---------- DATASET ----------

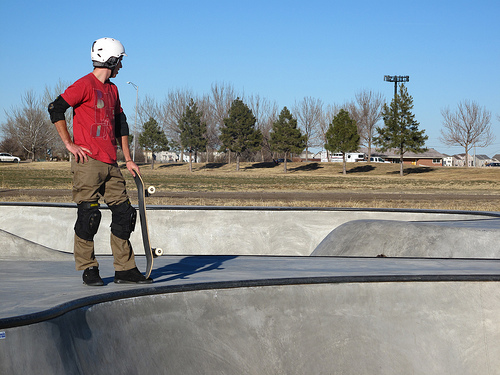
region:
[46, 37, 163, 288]
A kid with a skateboard.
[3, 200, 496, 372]
A cement skate park.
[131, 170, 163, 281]
A skateboard standing up.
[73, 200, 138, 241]
Two black knee pads.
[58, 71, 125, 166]
A kids orange t shirt.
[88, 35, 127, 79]
a white safety helmet.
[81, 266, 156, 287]
A pair of black shoes.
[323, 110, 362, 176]
A green pine tree.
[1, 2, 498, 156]
A clear blue sky.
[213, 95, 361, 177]
Three green pine trees.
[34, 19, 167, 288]
skateboarder standing on top of a ramp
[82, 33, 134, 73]
helmet of a skateboarder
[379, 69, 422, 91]
lights on a pole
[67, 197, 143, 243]
knee pads of a skateboarder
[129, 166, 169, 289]
black skateboard resting in man's hand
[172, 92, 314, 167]
three green trees in the background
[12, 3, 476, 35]
blue sky in the distance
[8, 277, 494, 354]
skateboarding ramp in a park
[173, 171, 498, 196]
brown and green grassy area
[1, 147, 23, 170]
car parked in the background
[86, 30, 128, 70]
a white helmet on the man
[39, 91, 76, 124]
a black elbow pad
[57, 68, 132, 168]
a red tee shirt on the man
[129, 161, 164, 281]
a black skateboard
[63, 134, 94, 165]
the hand of a man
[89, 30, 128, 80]
the head of a man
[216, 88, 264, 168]
a green tree on the grass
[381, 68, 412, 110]
a large light post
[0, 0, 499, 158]
a clear blue sky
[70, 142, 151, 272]
a pair of brown pants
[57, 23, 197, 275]
a man standing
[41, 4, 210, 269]
a man wearing a white helmet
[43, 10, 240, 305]
man at skate park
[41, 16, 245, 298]
man holding a skateboard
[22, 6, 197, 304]
a man wearing knee pads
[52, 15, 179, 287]
man wearing elbow pads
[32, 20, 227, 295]
man wearing khakis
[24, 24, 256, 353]
a man during the day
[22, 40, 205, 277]
a man with a red shirt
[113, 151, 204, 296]
a black skate board with white wheels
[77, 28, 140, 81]
Man wearing white helmet.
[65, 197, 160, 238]
Man wearing black knee pads.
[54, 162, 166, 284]
Man wearing tan pants.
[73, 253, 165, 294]
Man wearing black shoes.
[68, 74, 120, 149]
Man wearing read shirt.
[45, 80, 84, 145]
Man wearing black elbow pads.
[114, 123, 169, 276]
Man holding black skateboard.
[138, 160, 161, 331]
Skateboard has white wheels.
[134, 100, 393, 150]
Trees have green leaves.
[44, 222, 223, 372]
Man standing on concrete.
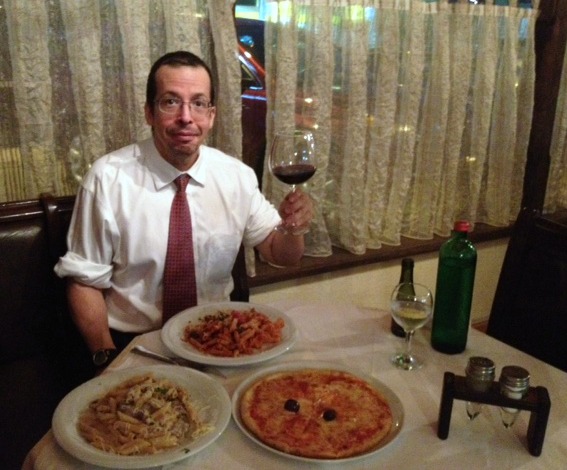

----------

§ **YOUR OBJECTIVE**: Rewrite the part of the records that opens with the line containing "[113, 151, 204, 296]" and closes with the line containing "Man wearing black shoes." as a numbered list, one line per item, leaving out any blank lines.

§ **EXERCISE SOLUTION**:
1. [113, 151, 204, 296]
2. a black skate board with white wheels
3. [77, 28, 140, 81]
4. Man wearing white helmet.
5. [65, 197, 160, 238]
6. Man wearing black knee pads.
7. [54, 162, 166, 284]
8. Man wearing tan pants.
9. [73, 253, 165, 294]
10. Man wearing black shoes.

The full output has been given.